To investigate the often reported disagreement in food folate quantitation between the microbiological assay and high-performance liquid chromatography methods, different foods were analyzed both by a microbiological assay and by a liquid chromatography-tandem mass spectrometry (LC-MS/MS) method. For the LC-MS/MS analysis we emphasize the need for complete deconjugation of polyglutamic folate forms. Moreover, our results revealed no need for an additional enzyme treatment except in the deconjugation step. To check the efficiency of deconjugation without additional sample preparations, the amount of diglutamates was quantified and samples were screened for additional polyglutamates. A thorough investigation of a substance with a polyglutamate chain deconjugated like the folates revealed that it was an oxidation product of 5-methyltetrahydrofolate, a pyrazino-s-triazine called MeFox in previous reports. The latter is not microbiologically active and, therefore, does not contribute to the amount of total folates. But we found it is commonly present in foods, especially in those low in ascorbic acid. The microbiological assay showed different responses to the single vitamers. Therefore, it was necessary to perform calibration with the folate that had the highest portion in the folate distribution. The investigations showed that both methods can provide similar results when they both include a deconjugation step. This is particularly important for LC-MS/MS but probably also for the microbiological assay. Additionally, consideration of the folate distribution was found to be crucial for the accurate calibration of the microbiological assay.

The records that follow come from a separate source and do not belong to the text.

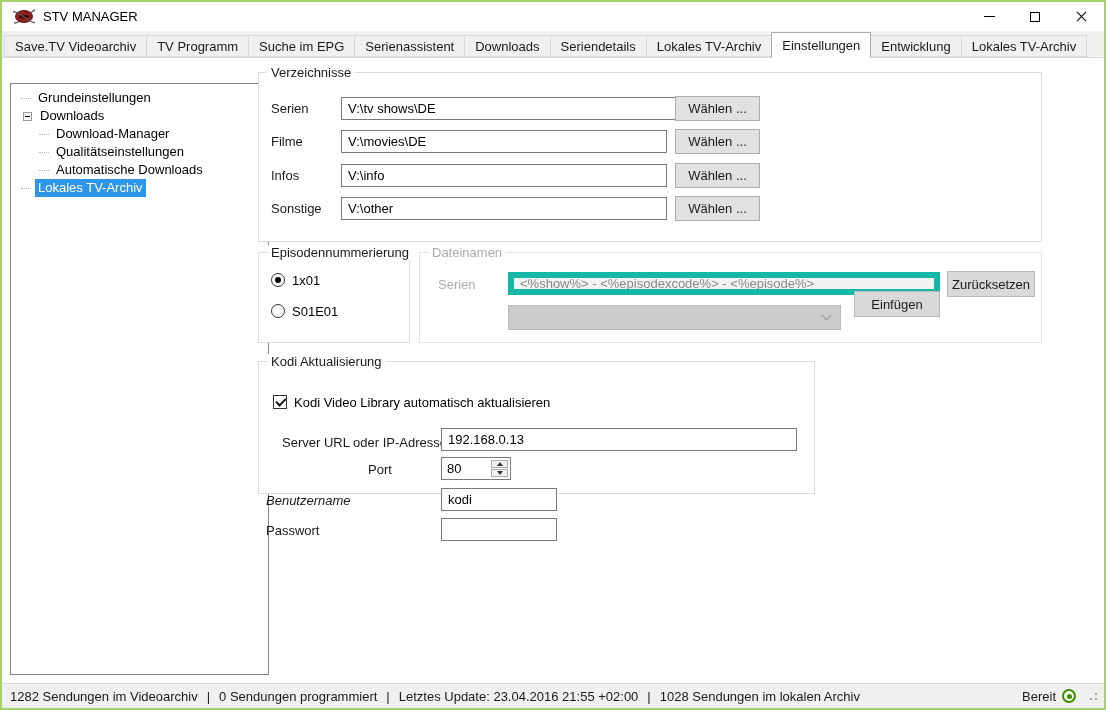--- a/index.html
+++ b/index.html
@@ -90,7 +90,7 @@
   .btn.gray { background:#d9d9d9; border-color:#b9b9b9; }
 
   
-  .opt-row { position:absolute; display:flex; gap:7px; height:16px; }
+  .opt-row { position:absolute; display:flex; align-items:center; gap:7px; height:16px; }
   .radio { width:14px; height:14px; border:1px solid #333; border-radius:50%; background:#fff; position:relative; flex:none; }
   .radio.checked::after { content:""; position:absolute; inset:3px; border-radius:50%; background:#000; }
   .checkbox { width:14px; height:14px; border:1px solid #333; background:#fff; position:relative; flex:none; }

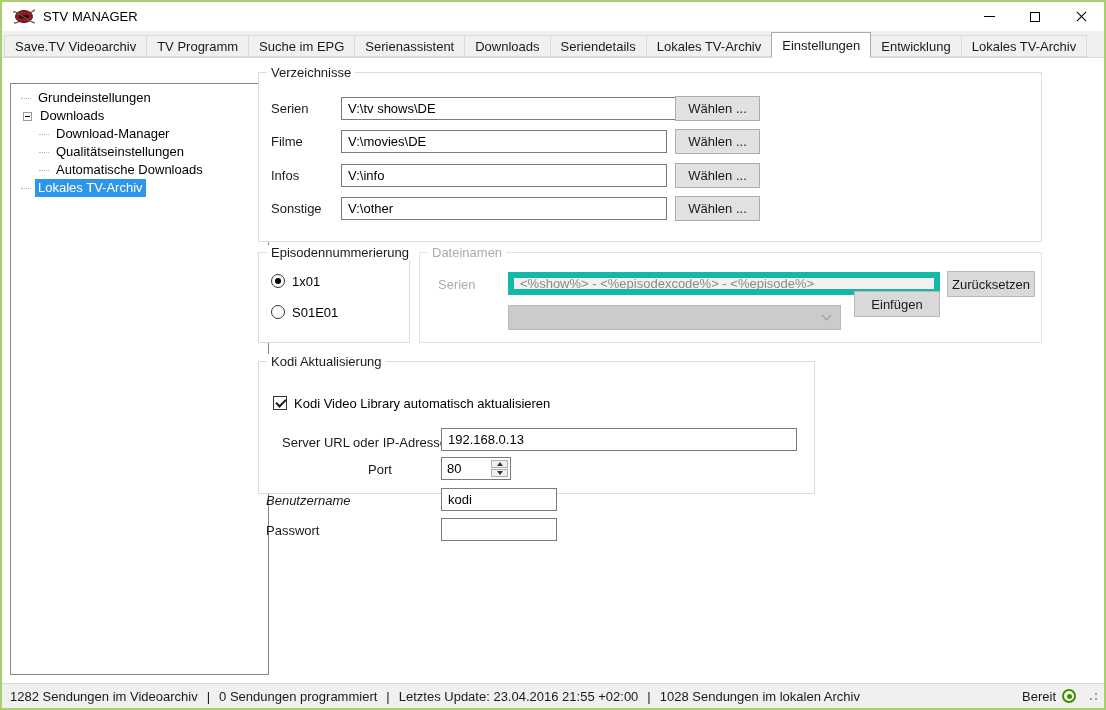--- a/index.html
+++ b/index.html
@@ -245,7 +245,7 @@
       <div class="combobox" style="left:88px; top:52px; width:333px; height:25px;">
         <span class="chevron"></span>
       </div>
-      <div class="btn gray" style="left:434px; top:38px; width:86px; height:26px;">Einfügen</div>
+      <div class="btn gray" style="left:434px; top:52px; width:86px; height:26px;">Einfügen</div>
     </div>
 
     <div class="groupbox" style="left:256px; top:303px; width:557px; height:133px;padding-left:15px;">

为研究微生物测定法与高效液相色谱法在食品叶酸定量方面经常报道的差异,我们采用微生物测定法和液相色谱 - 串联质谱法(LC-MS/MS)对不同食品进行了分析。对于LC-MS/MS分析,我们强调了对多聚谷氨酸叶酸形式进行完全去共轭的必要性。此外,我们的结果表明,除了去共轭步骤外,无需额外的酶处理。为了在不进行额外样品制备的情况下检查去共轭效率,我们对二谷氨酸盐的量进行了定量,并对样品中的其他多聚谷氨酸盐进行了筛查。对一种与叶酸一样具有去共轭多聚谷氨酸链的物质进行深入研究后发现,它是5-甲基四氢叶酸的氧化产物,在先前的报告中被称为MeFox的吡嗪并-s-三嗪。后者没有微生物活性,因此对总叶酸量没有贡献。但我们发现它普遍存在于食品中,尤其是在抗坏血酸含量低的食品中。微生物测定法对单一维生素的反应不同。因此,有必要用叶酸分布中含量最高的叶酸进行校准。研究表明,当两种方法都包括去共轭步骤时,它们可以提供相似的结果。这对LC-MS/MS尤为重要,但对微生物测定法可能也很重要。此外,发现考虑叶酸分布对于微生物测定法的准确校准至关重要。